Hacker News new | ask | show | jobs
by pcmoritz 3164 days ago
For Ray, the main use case at the moment is parallel/distributing machine learning algorithms, people have been using it for parallelizing MC(MC) style applications, doing hyperparameter search, (pre-)process data, we are using it for reinforcement learning (and have a library for that, see http://ray.readthedocs.io/en/latest/rllib.html)

More broadly it is useful for many parallel/distributed Python applications where low latency (~1ms) and high throughput of tasks are a requirement.

1 comments

Python is almost synonymous with shitty performance in my mind; am I just wrong about typical python performance, or are you doing something special to make this of a non-issue (e.g. the way numpy essentially shoves all the work into C), or is the flexibility Ray affords worth the performance penalty for your users?
There are two considerations here.

(1) Python single threaded performance: Here, most of the libraries we are using are implemented in C++ (like numpy, TensorFlow, Cython to speed up the code, etc.). Ray is orthogonal to that.

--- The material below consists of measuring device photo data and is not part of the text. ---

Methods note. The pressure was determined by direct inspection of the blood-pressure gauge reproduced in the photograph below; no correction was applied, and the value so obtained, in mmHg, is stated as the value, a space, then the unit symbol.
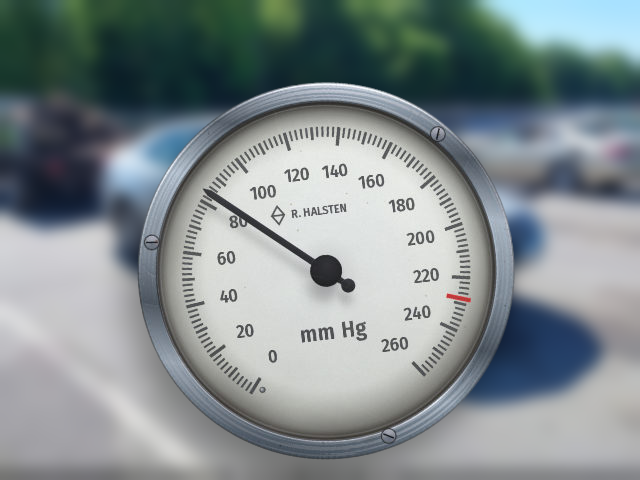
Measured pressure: 84 mmHg
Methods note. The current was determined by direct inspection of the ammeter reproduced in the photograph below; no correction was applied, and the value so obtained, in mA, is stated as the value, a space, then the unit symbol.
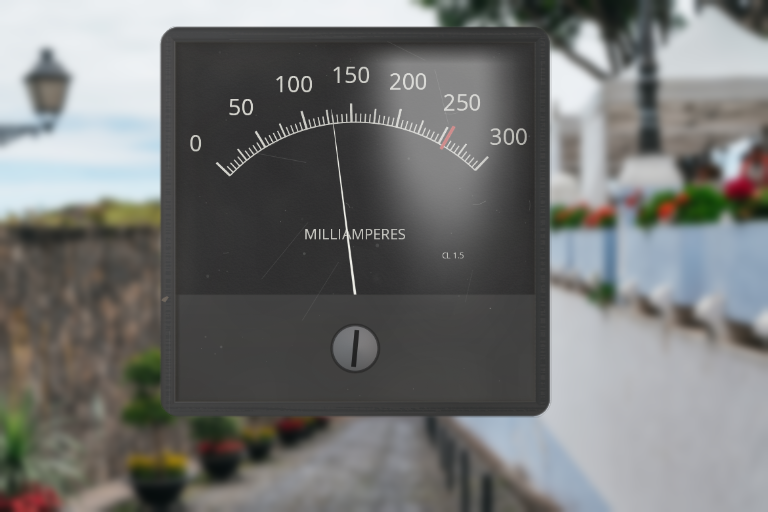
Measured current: 130 mA
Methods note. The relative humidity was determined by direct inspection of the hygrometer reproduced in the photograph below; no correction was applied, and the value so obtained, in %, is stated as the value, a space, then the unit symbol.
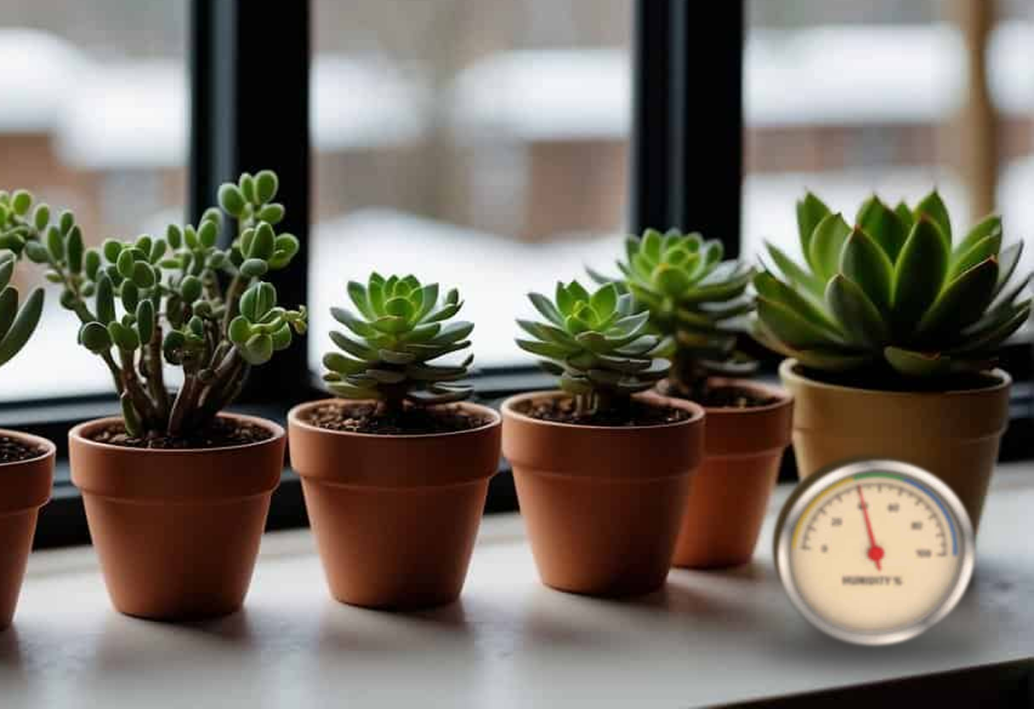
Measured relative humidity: 40 %
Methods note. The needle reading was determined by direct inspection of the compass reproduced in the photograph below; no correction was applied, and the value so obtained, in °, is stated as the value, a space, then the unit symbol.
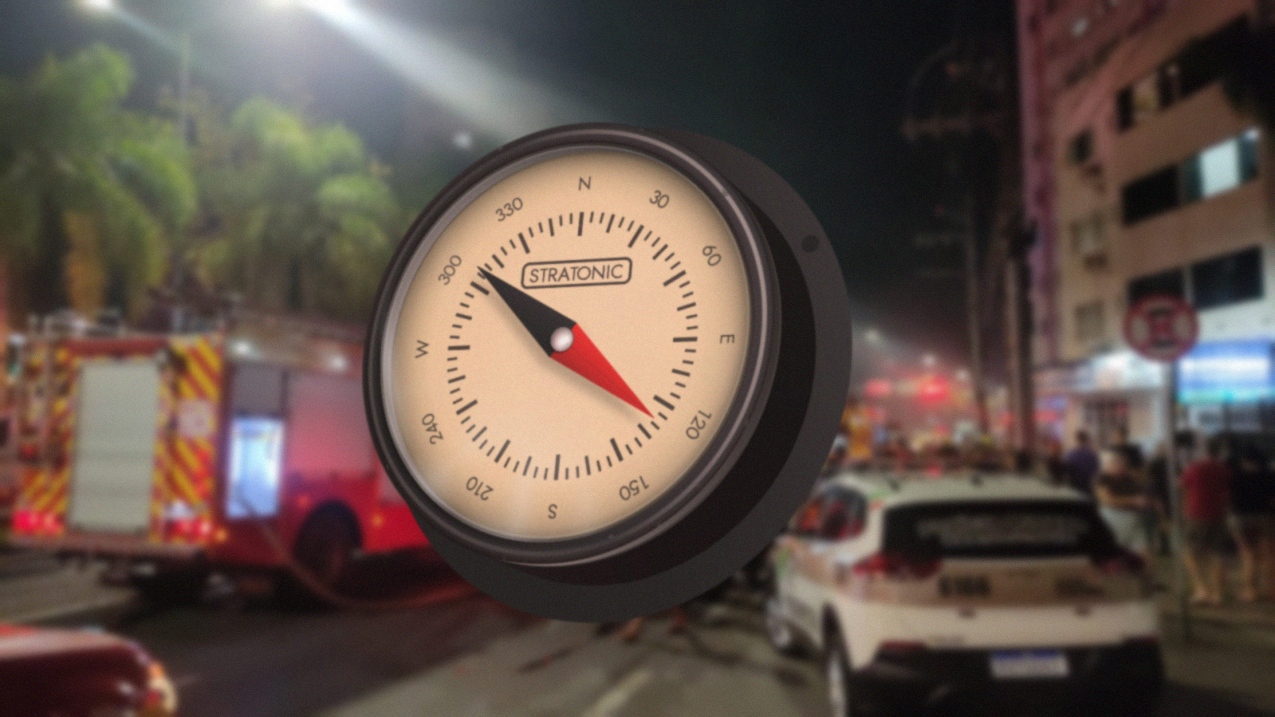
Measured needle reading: 127.5 °
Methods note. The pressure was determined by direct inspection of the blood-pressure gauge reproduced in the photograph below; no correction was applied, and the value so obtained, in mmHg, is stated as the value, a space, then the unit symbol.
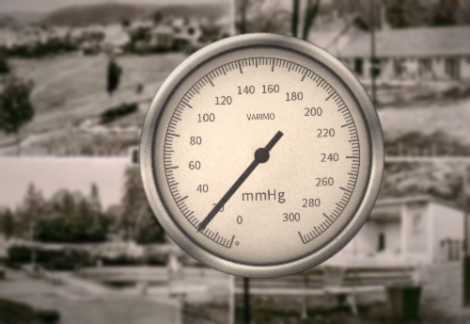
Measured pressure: 20 mmHg
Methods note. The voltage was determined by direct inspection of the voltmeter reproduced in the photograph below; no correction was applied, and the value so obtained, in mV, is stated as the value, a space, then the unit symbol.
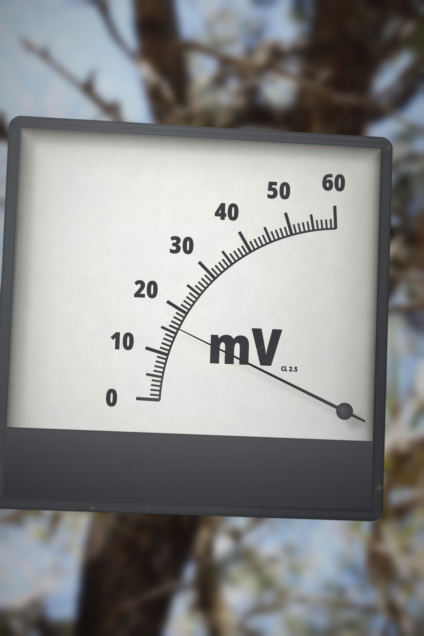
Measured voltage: 16 mV
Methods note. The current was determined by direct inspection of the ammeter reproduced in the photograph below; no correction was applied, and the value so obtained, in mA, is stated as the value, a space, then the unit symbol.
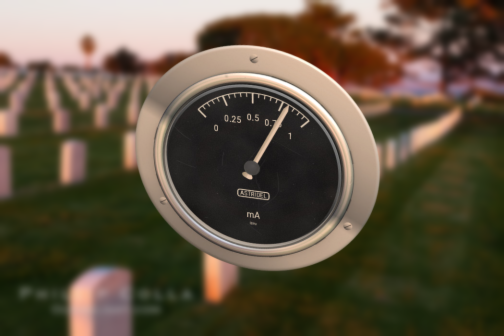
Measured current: 0.8 mA
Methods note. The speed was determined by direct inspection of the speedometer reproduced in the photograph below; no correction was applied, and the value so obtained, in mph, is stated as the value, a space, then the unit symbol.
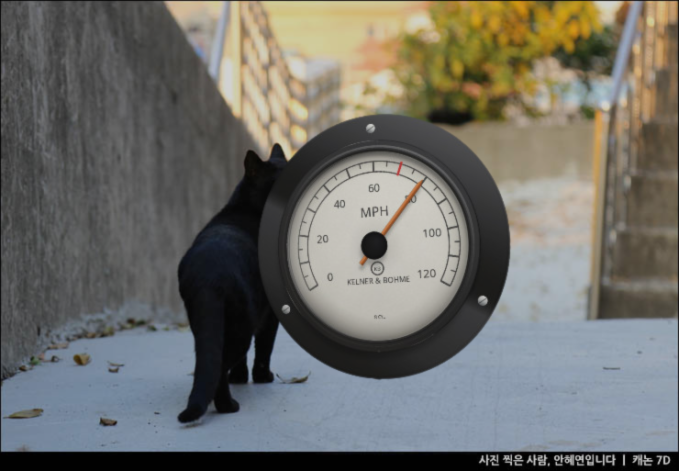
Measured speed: 80 mph
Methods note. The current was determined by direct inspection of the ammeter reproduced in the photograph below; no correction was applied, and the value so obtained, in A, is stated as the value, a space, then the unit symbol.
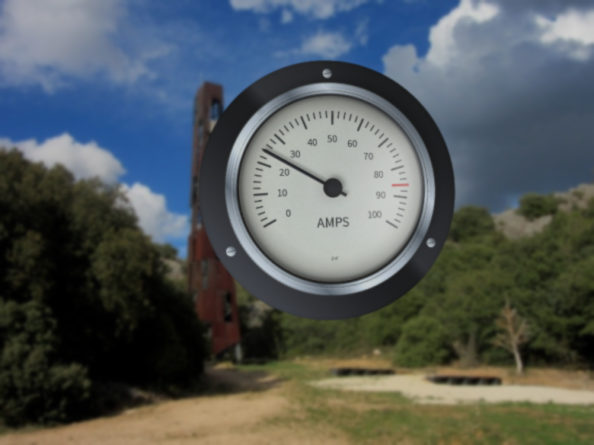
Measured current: 24 A
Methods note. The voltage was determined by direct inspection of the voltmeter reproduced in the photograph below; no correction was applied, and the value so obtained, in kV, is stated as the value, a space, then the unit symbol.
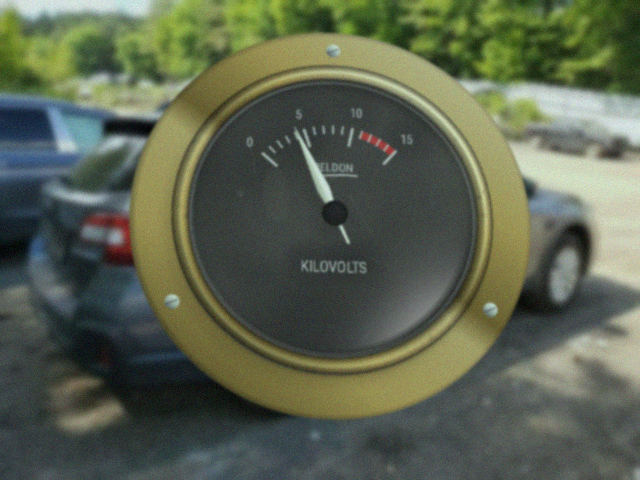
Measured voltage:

(2) Python parallel performance: Here Python is mostly problematic because of its lack of support for threading (the GIL is one problem here); we handle this problem by using multiple processes and shared memory throughout. Efficient serialization makes this feasible.

The core of Ray is implemented in C++, so performance is not an issue for that; also all of the serialization is implemented in C++.